All of the data below should be printed again word for word, pictures excluded.
** Opening Data block **
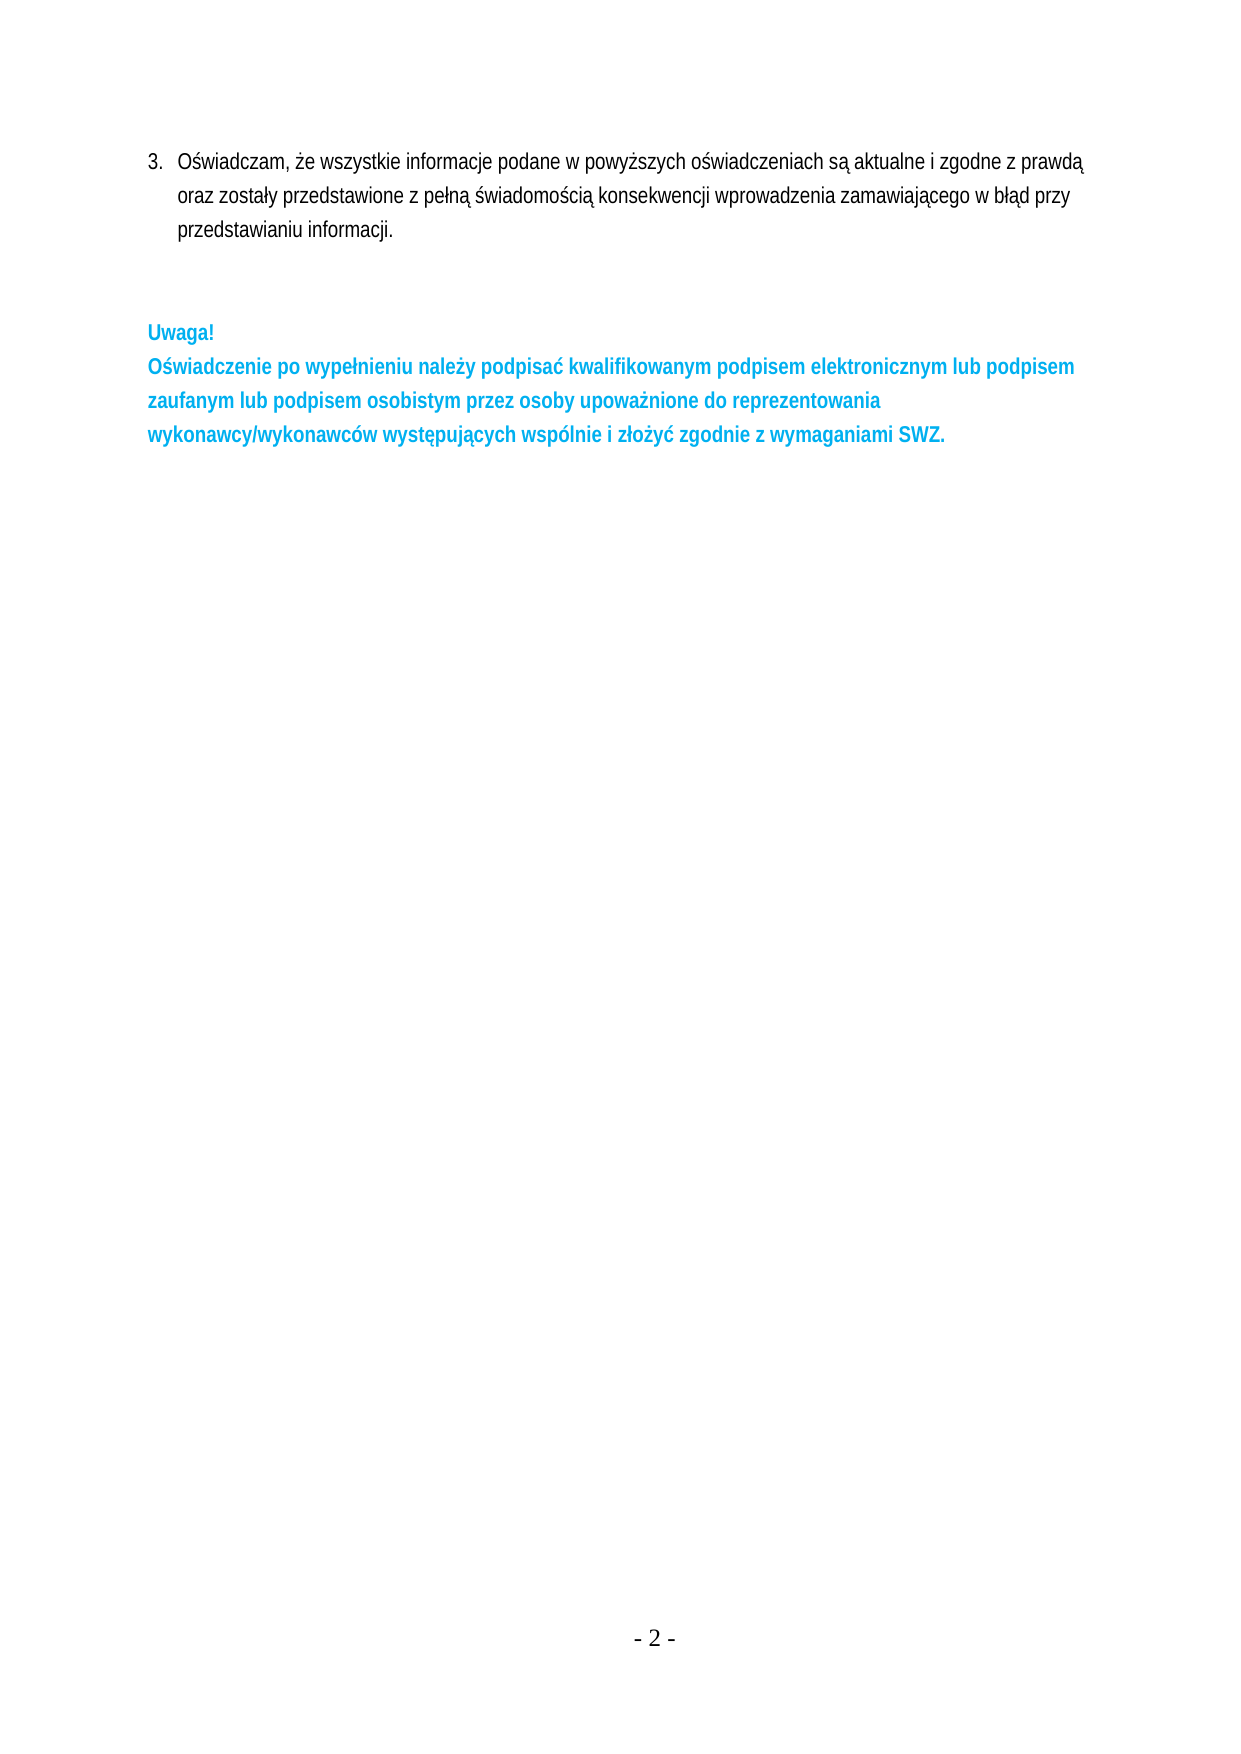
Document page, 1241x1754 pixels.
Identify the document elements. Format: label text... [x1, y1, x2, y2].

list Oświadczam, że wszystkie informacje podane w powyższych oświadczeniach są aktualne i zgodne z prawdą oraz zostały przedstawione z pełną świadomością konsekwencji wprowadzenia zamawiającego w błąd przy przedstawianiu informacji. [148, 148, 1093, 242]
text Uwaga! [148, 318, 1093, 345]
text Oświadczenie po wypełnieniu należy podpisać kwalifikowanym podpisem elektronicznym lub podpisem zaufanym lub podpisem osobistym przez osoby upoważnione do reprezentowania wykonawcy/wykonawców występujących wspólnie i złożyć zgodnie z wymaganiami SWZ. [148, 353, 1093, 447]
** Closing Data block **
# Solution
Document page, 1241x1754 pixels.
Identify the document elements. Format: label text... [x1, y1, x2, y2].

list Oświadczam, że wszystkie informacje podane w powyższych oświadczeniach są aktualne i zgodne z prawdą oraz zostały przedstawione z pełną świadomością konsekwencji wprowadzenia zamawiającego w błąd przy przedstawianiu informacji. [148, 148, 1093, 242]
text Uwaga! [148, 318, 1093, 345]
text Oświadczenie po wypełnieniu należy podpisać kwalifikowanym podpisem elektronicznym lub podpisem zaufanym lub podpisem osobistym przez osoby upoważnione do reprezentowania wykonawcy/wykonawców występujących wspólnie i złożyć zgodnie z wymaganiami SWZ. [148, 353, 1093, 447]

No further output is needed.